Nous reproduisons ici un article de la chaine australienne ABC News
Quelques nations asiatiques ont accepté de rejoindre le Board of Peace du président américain Donald Trump.
Des pays comme l’Indonésie et le Vietnam ont exprimé leur soutien, non pas parce qu’ils s’attendent à ce que le conseil transforme la situation à Gaza, mais parce que cela pourrait offrir un accès au commerce avec les États-Unis.
Quels pays asiatiques ont rejoint ? Mongolie, Vietnam, Cambodge, Ouzbékistan, Indonésie, Pakistan et Kazakhstan font partie des 25 pays qui ont accepté de rejoindre le conseil jusqu’à présent.

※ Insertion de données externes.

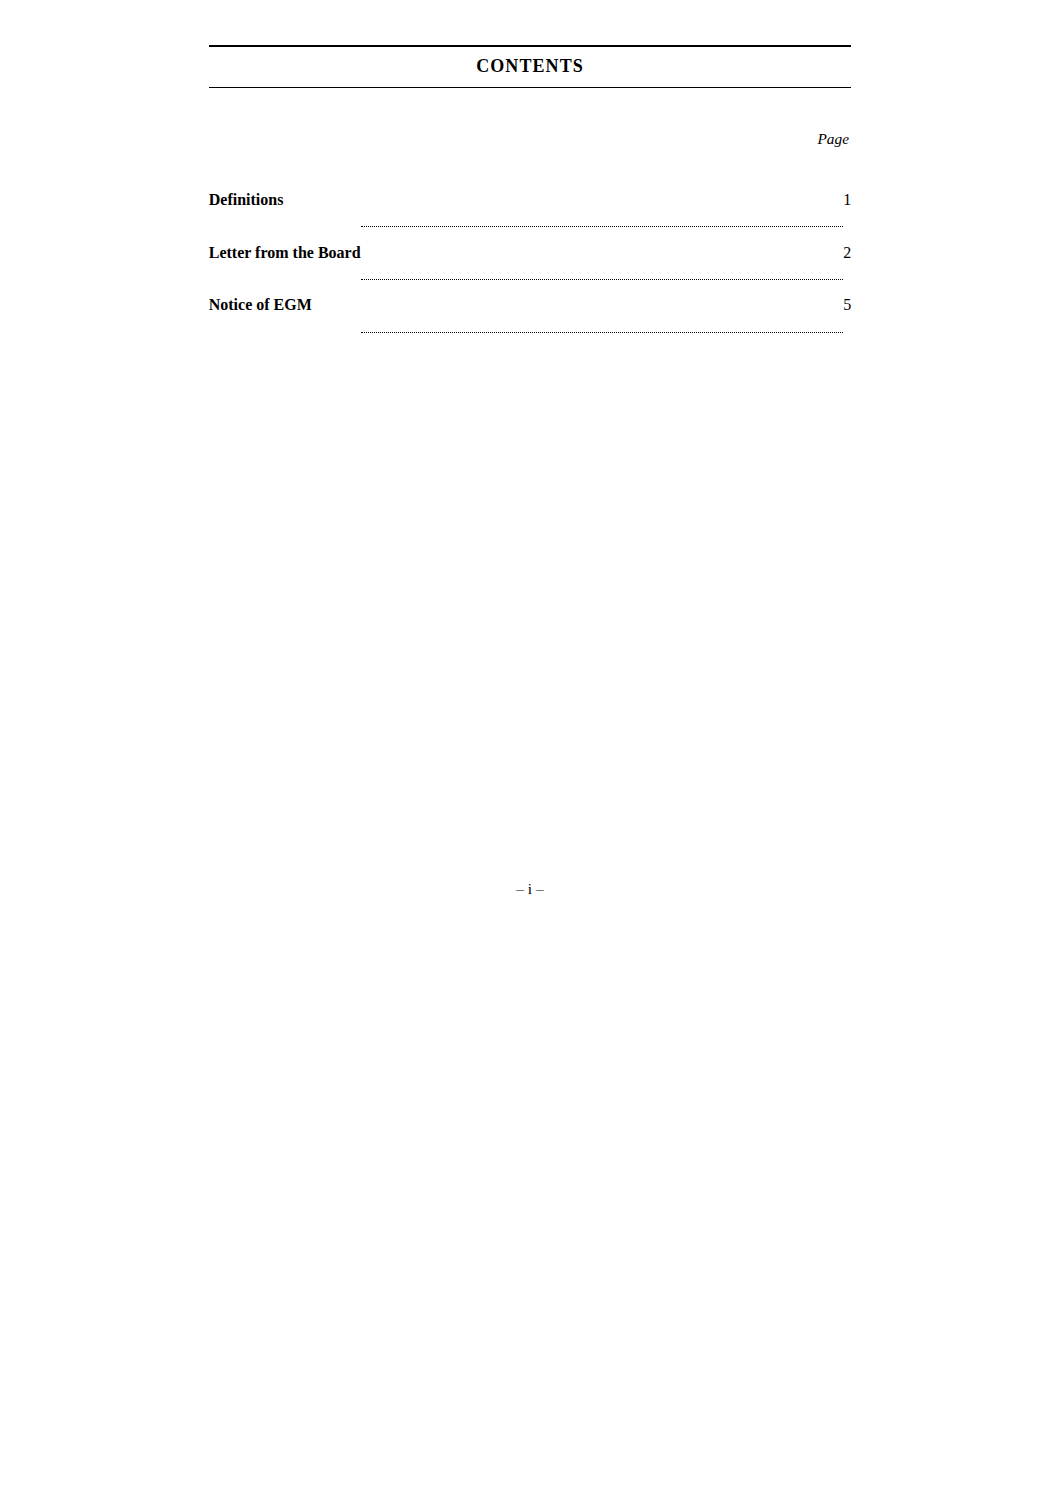CONTENTS
Page
| Definitions | | 1 |
| Letter from the Board | | 2 |
| Notice of EGM | | 5 |
– i –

Qu’attendent les pays asiatiques ? Des analystes disent que l’Indonésie souhaite améliorer sa position internationale. Adrianus Harsawaskita, expert en politique étrangère à l’université catholique Parahyangan en Indonésie, a déclaré que l’Indonésie « avait besoin d’une organisation qui puisse la projeter sur le plan international… et, que cela nous plaise ou non, le Board of Peace s’inscrit dans cette catégorie, même de manière négative. »
Harsawaskita a également indiqué que l’adhésion de l’Indonésie servait surtout les intérêts commerciaux américains dans le pays, qui selon lui est désormais « trop proche de Pékin dans le contexte des investissements ».
Vahd Nabyl, porte-parole du ministère indonésien des Affaires étrangères, a déclaré que « la participation de l’Indonésie au Board of Peace n’est pas une simple formalité » et que cela « reflète son soutien à la Palestine et son engagement à un processus de paix juste et durable basé sur la solution à deux États ».
Le président indonésien, Prabowo Subianto, a progressivement adopté une approche plus favorable aux États-Unis. Il a exprimé sa volonté de contribuer des troupes à une éventuelle mission de stabilisation et d’accepter des évacuations médicales.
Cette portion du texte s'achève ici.